Gilles Mendel Goes to the Ballet


                            SKETCHES AND COSTUMES BY GILLES MENDEL FOR CALL ME BEN

 


Call Me Ben
, which premiered this past weekend, is one of the more exciting, progressive performances of the New York City Ballet’s Architecture of Dance festival, which inaugurates the 50th anniversary of Lincoln Center. Helmed by Ballet Master In Chief Peter Martins, the series is a cross-medium, pan-generational collaboration between the world’s leading artists in their respective fields of composition, design, and choreography. The result: seven new ballets and four commissioned scores set to premiere over eight weeks, most of which occur on stages created by accolade-wealthy-and-worthy architect Santiago Calatrava. And Call Me Ben, a theatrical and balletic retelling of gangster and Las Vegas pioneer Bugsy Siegel, is the performance that breaks most aggressively from the conventions of traditional ballet.

 

Call Me Ben also, unsurprisingly, is the performance put together by the festival’s most motley crew of collaborators: Melissa Barak, a young, former NYCB dancer, and the only female choreographer; a score commissioned from 19-year-old musical prodigy Jay Greenberg; and designer Gilles Mendel, of J. Mendel, whose work in couture and ready-to-wear, like this ballet itself, highlights tradition through subtle, exquisite departure.

> Set of tasks:
A – Answer these questions from the ballet article:
(i) Who helms the festival series?
(ii) How many new ballets are set to premiere?
(iii) Who wrote the score commissioned for Call Me Ben?
B – Rewrite the ballet article from "Call Me Ben also, unsurprisingly, is" up to and including "subtle, exquisite departure.", swapping "prodigy" for "talent".

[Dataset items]
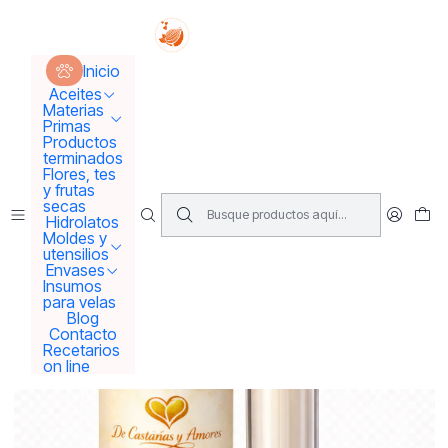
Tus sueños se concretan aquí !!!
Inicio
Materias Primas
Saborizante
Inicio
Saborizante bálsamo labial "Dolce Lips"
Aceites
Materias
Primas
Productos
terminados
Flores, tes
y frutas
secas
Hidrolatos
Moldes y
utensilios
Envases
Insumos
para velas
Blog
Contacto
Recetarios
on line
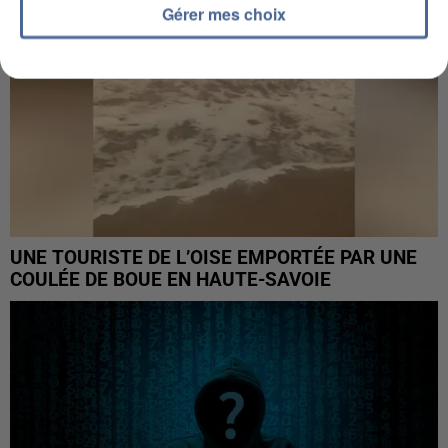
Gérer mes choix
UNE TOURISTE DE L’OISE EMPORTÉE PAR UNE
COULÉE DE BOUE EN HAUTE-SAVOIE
==
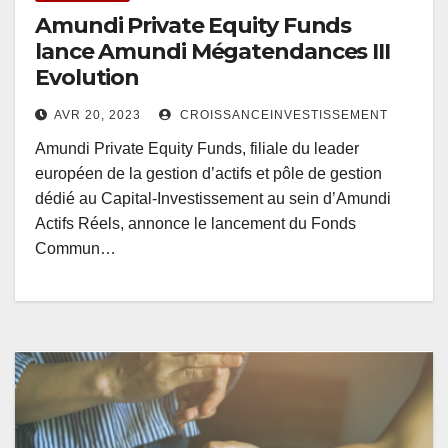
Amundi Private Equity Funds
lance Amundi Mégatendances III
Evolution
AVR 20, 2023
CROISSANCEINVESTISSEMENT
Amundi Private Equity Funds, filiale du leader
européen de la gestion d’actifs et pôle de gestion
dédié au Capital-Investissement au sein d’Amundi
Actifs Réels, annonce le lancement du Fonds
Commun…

> Task answers:
A –
(i) Peter Martins, Ballet Master In Chief
(ii) Seven
(iii) Jay Greenberg

B –
Call Me Ben also, unsurprisingly, is the performance put together by the festival’s most motley crew of collaborators: Melissa Barak, a young, former NYCB dancer, and the only female choreographer; a score commissioned from 19-year-old musical talent Jay Greenberg; and designer Gilles Mendel, of J. Mendel, whose work in couture and ready-to-wear, like this ballet itself, highlights tradition through subtle, exquisite departure.